Workers: Beware “Reformers” Bearing Gifts
by Lane Windham
(Below is my latest piece from The Hill's Congress Blog)
Anyone earning a paycheck these days knows good and well that the economy has changed. Call it the Uber or gig economy, call it subcontracting, call it part-time America. Even if we’ve been at the same job for 30 years, we watch nervously as our kids and their friends enter jobs in which a fair wage and employer-provided benefits are neither secure nor certain. The old laws that governed the workplace no longer seem to apply; a precarious work world is our new normal, and we’re not sure what it all means or where it’s headed.
Right-wing politicians and activists are quickly stepping into that space created by our own uncertainty, offering labor law “reforms” that purport to address the new economy. Yet people who work for a living should be wary of the giant horse that such proponents are so eager to roll through the new economy’s gates. In fact, many of these “reforms” have been around for more than 40 years, and have long been designed to shore up corporate power in the face of workers’ collective action.
On December 18 in The Hill, a former George H.W. Bush appointee to the National Labor Relations Board called for evaluating and renovating American labor law, arguing that the law is a “relic” that no longer serves. In fact, our nation’s central labor law does need multiple, urgent fixes. Part-time workers, temps, and people who work for sub-contractors find themselves excluded entirely from its protections, for example. So do the legions of “supervisors” who do little more than coordinate the assembly of hamburgers or pizzas.
Yet John Raudabaugh addresses none of these shortcomings. Rather, he focuses on the so-called “Employee Rights Act,” legislation sponsored by Sen. Orrin Hatch (R-Utah) that eerily mirrors elements of “The Employee Bill of Rights Act” of 1977. Decades ago, conservative Republicans like Hatch pushed this anti-union legislation that included a prohibition on employees and employers coming to their own agreement about a union, for example, absent a government-sponsored election. That’s a provision that has popped up yet again in Hatch’s “new” proposed law, and it could be particularly onerous to today’s workers who need all the flexible tools they can get to help them renegotiate their relationships with their employers.
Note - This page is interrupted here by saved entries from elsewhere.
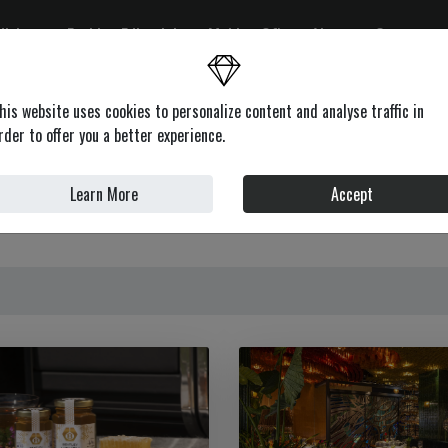
ditions
Fashion Editorials
Making Of's
About
Contacts
on
Health & Beauty
Lifestyle
Motors
News
Profile
his website uses cookies to personalize content and analyse traffic in
rder to offer you a better experience.
GOURMET
Learn More
Accept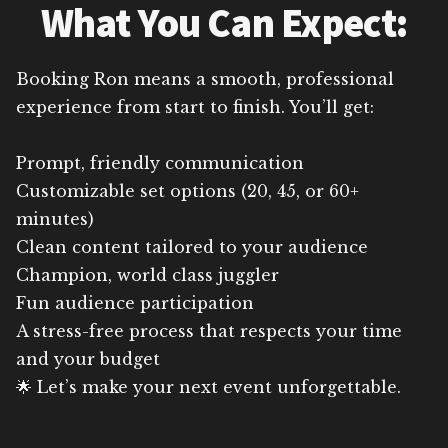
What You Can Expect:
Booking Ron means a smooth, professional
experience from start to finish. You’ll get:
Prompt, friendly communication
Customizable set options (20, 45, or 60+
minutes)
Clean content tailored to your audience
Champion, world class juggler
Fun audience participation
A stress-free process that respects your time
and your budget
🌟 Let’s make your next event unforgettable.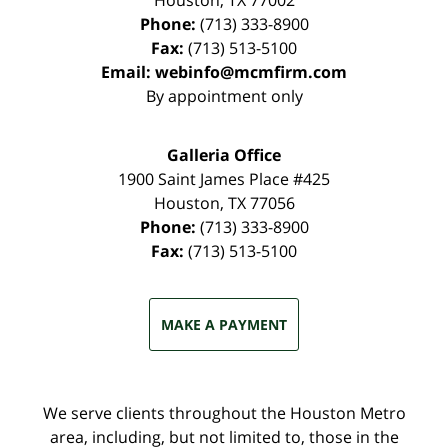
Houston
,
TX
77002
Phone:
(713) 333-8900
Fax:
(713) 513-5100
Email:
webinfo@mcmfirm.com
By appointment only
Galleria Office
1900 Saint James Place #425
Houston
,
TX
77056
Phone:
(713) 333-8900
Fax:
(713) 513-5100
MAKE A PAYMENT
We serve clients throughout the Houston Metro
area, including, but not limited to, those in the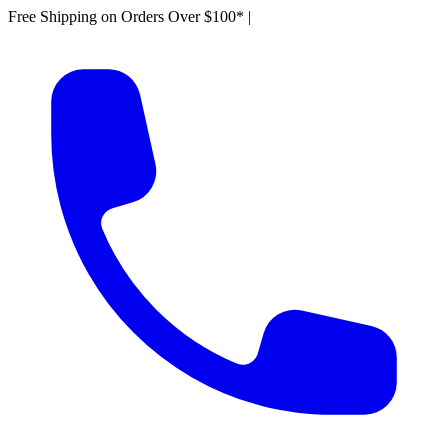
Free Shipping on Orders Over $100*
|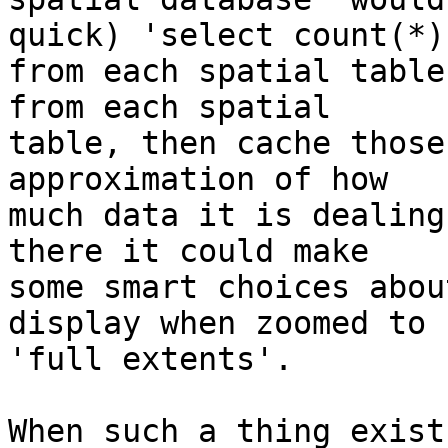
quick) 'select count(*)'
from each spatial table
from each spatial

table, then cache those
approximation of how

much data it is dealing
there it could make

some smart choices abou
display when zoomed to

'full extents'.

When such a thing exist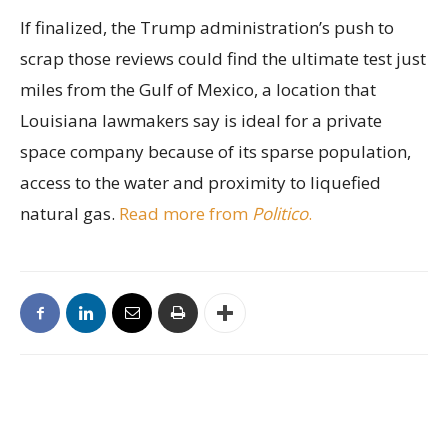
If finalized, the Trump administration’s push to
scrap those reviews could find the ultimate test just
miles from the Gulf of Mexico, a location that
Louisiana lawmakers say is ideal for a private
space company because of its sparse population,
access to the water and proximity to liquefied
natural gas.
Read more from
Politico
.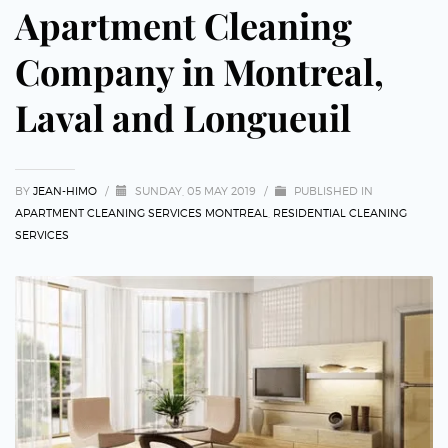
Apartment Cleaning
Company in Montreal,
Laval and Longueuil
BY
JEAN-HIMO
/
SUNDAY, 05 MAY 2019
/
PUBLISHED IN
APARTMENT CLEANING SERVICES MONTREAL
,
RESIDENTIAL CLEANING
SERVICES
Extremists like Hatch have been at this game a long time. A young Orrin Hatch was the driving force in 1978 behind the 19-day Senate filibuster that blocked that decade’s common-sense labor reforms - - reforms that would have strengthened workers’ ability to organize and bargain in those crucial years when our economy first started to globalize.
Raudabaugh also laments the National Labor Relations Board’s recent efforts to make labor law serve today’s workplaces, such as by holding franchises more accountable as employers or allowing smaller units of workers to form unions at big workplaces. Both laudable fixes give would give workers more bargaining power, and that’s what right-wing ideologues fear the most.
The U.S.’s central 21st-century workplace challenge is to build new rules that match the economy’s latest iteration, yet that do not put all of the uncertainty on to working people’s backs. Our nation is currently having a much-needed debate about just how to do that. Labor leaders, Silicon Valley start-ups and foundations have all been jumping into the fray, offering ideas to give workers more portable benefits, to reclassify on-demand workers, or for a $15 national minimum wage. These proposals are neither perfect nor comprehensive, but they are a good start. They deserve a central place in the presidential campaigns, for instance.
What America’s workers do not need, however, is a warmed-over, 40-year-old right-wing agenda that is meant to gut workers’ unions. Enough of that. It’s time to move on, and build a 21st economy that works for everyone.
Lane Windham, Ph.D., is a labor and working-class historian and post-doctoral scholar with The Pennsylvania State University’s Center for Global Workers’ Rights.